Exercise data –
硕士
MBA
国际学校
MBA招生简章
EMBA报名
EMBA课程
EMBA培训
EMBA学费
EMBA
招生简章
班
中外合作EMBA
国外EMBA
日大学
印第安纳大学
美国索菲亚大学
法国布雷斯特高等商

==

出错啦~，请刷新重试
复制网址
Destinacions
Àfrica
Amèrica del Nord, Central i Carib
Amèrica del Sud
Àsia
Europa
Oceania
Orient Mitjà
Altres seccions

...

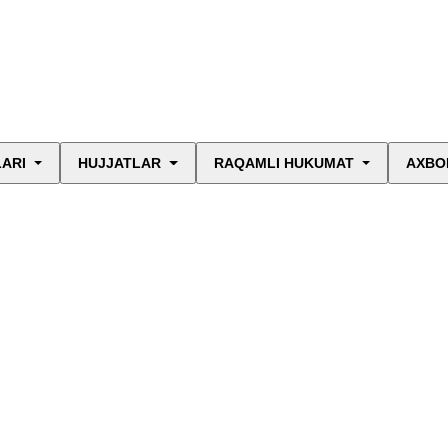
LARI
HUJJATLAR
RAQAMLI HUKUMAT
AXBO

What to do – The expected result is every line above containing the string "Amèrica".

Solution for this problem –
Amèrica del Nord, Central i Carib
Amèrica del Sud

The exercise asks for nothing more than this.